2. Dasar hukum ‘ariyah.
3. Rukun dan syarat ‘ariyah.
4. Pembayaran pinjaman.
5. Tata krama berutang.
BAB II
PEMBAHASAN
A. Pengertian ‘Ariyah
Secara etimologi, ‘ariyah adalah أَ لْعَا رِ ىَة di ambil dari kata عَا رَ yang berarti datang dan pergi. Menurut sebagian pendapat, ‘ariyah berasal dari kata “at-ta’awur” yang sama artinya dengan “saling menukar dan mengganti” yakni dalam tradisi pinjam meminjam.[1] Sedangkan menurut istilah pinjaman (‘ariyah) adalah memberikan manfaat suatu yang halal kepada orang lain untuk di ambil manfaatnya dengan tidak merusak satnya, agar zat barang itu dapat dikembalikan.
Tiap-tiap yang mungkin di ambil manfaatya dengan tidak merusakan zat barang itu, boleh di pinjam atau di pinjamkan. Adapun beberapa pendapat mengenai ‘ariyah yaitu sebagai berikut.
1. Menurut Hanafiyah, ‘ariyah ialah: “Memiliki manfaat secara cuma-Cuma.”
2. Menurut Malikiyah, ‘ariyah ialah: “memiliki manfaat dalam waktu tertentu dengan tanpa imbalan.”
3. Menurut Syafi’iyah, ‘ariyah iyalah:“Kebolehan mengambil manfaat dari seorang yang membebaskannya, apa yang mungkin untuk dimanfaatkan, serta tetap zat barangnya supaya dapat dikembalikan kepada pemiliknya.”
4. Menurut Hanabilah, ‘ariyah ialah: “Kebolehan mengambil manfaat suatu zat barang tanpa imbalan dan peminjam atau yang lainnya.”
5. Ibnu Rif’ah berpendapat, bahwa yang dimaksud dengan ‘ariyah iyalah: “Kebolehan mengambil manfaat suatu barang dengan halal serta zatnya supaya dapat dikembalikan.”
6. Menurut al-mawardi, yang dimaksud dengan ‘ariyah ialah: “Memberikan manfaat-manfaat.”
7. ‘Ariyah adalah kebolehan mengambil manfaat barang-barang yang diberikan oleh pemiliknya kepada orang lain dengan tanpa ganti.[2]

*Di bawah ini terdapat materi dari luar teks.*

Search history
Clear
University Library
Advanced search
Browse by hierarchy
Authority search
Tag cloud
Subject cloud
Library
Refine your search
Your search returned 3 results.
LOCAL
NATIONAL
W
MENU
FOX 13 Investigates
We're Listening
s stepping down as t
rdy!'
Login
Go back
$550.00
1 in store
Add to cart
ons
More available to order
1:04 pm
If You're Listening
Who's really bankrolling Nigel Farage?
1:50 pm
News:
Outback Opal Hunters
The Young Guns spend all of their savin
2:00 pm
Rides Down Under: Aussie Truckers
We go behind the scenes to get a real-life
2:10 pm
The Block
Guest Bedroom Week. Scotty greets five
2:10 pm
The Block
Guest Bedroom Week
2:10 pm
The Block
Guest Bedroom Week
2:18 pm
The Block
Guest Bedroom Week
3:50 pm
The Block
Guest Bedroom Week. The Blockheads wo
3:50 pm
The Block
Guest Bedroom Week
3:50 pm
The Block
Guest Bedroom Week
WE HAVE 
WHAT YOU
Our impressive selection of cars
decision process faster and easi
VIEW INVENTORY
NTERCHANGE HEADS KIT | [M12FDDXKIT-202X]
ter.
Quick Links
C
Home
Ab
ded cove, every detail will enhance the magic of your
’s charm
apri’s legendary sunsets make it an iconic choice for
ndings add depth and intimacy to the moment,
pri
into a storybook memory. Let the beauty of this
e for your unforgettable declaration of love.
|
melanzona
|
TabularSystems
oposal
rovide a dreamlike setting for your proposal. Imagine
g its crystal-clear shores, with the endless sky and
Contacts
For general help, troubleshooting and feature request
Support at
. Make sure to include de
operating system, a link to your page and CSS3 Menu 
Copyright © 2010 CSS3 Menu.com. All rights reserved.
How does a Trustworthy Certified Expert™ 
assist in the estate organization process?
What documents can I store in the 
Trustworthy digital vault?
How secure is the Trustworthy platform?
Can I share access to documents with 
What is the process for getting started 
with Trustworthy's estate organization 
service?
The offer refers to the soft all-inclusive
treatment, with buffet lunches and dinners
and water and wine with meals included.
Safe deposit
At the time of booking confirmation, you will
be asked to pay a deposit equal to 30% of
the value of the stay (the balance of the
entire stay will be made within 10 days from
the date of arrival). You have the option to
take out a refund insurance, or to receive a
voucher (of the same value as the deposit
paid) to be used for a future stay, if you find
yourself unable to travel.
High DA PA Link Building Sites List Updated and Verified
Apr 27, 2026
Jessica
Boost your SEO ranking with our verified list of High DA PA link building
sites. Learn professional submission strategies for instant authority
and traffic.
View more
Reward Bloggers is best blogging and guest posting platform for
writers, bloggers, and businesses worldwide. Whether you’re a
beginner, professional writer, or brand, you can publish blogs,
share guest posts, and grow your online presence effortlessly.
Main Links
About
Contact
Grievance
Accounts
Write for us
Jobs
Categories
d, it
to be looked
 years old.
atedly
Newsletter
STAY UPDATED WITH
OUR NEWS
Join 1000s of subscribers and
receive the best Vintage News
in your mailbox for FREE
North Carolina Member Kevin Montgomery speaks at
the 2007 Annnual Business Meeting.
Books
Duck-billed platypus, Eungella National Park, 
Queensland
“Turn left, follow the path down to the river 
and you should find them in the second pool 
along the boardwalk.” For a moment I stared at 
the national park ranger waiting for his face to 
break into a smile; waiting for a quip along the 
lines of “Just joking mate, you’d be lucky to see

8. Sedangkan M. Ali Hasan memberi definisi ‘ariyah yaitu: “Memilikan manfaat tanpa ganti rugi.”[3]
9. MA. Tihami mengemukakan, bahwa ‘ariyah ialah kebolehan mengambil manfaat sesaat terhadap sesuatu yang diizinkan untuk diambil manfaatnya, sedangkan sesuatu benda yang diambil manfaatnya itu tetap utuh keadaanya atau wujud sesuatu itu memang dapat (secara utuh) dikembalikan, kecuali sesuatu yang tidak bisa dikembalikan akibat di ambil manfaatnya itu.[4]
Dengan dikemukakannya definisi-definisi menurut para ahli di atas, kiranya dapat dipahami meskipun redaksinya yang berbeda, namun materi permasaalahannya dari definisi tentang ‘ariyah tersebut sama. Dapat di kemukakan bahwa pinjam-meminjam merupakan perjanjian timbal balik dan pinjam meminjam dalam saryiat islam dapat ditemukan dalam pasal 1740 kitab undang-undang hukum perdata. Dalam pasal tersebut di nyatakan, pinjam pakai adalah suatu perjanjian dengan memberikan suatu barang kepada pihak lain untuk dipakai dengan cuma-cuma. Denga syarat setelah menerima dan memakai barang, dalam jangka waktu yang tertentu harus mengembalikannya.
B. Dasar Hukum ‘Ariyah
Sebagaimana mana dimaklumi bahwa, ‘ariyah merupakan sarana tolong-menolong antara orang yang mampu dan orang yang tidak mampu. Bahkan, tidak menutup kemungkinan antara orang yang sama-sama mampu pun terjadi adanya ‘ariyah (pinjam-meminjam ini). Adapun landasan hukum dari nash Al-Qur’an terdapat dalam surat Al-Maidah: 2 sebagai berikut ini:
...وَ تَعَاوَنُواْعَلَى الْبِرِّوَالتَّقْوَى ولاَتَعَاوَنُوْاعَلَى الإْثْمِ وَالْعُدْوَانْ وَاتَّقُواللهَ إنَّ اللهَ شَدِيْدُالْعِقَابِ
Artinya:...Dan tolong-menolonglah dalam (mengerjakan) kebajikan dan taqwa, dan janganlah tolong-menolong dalam berbuat dosa dan pelanggaran. Dan bertakwalah kamu kepada Allah, sesungguhnya Allah amat berat siksa-Nya.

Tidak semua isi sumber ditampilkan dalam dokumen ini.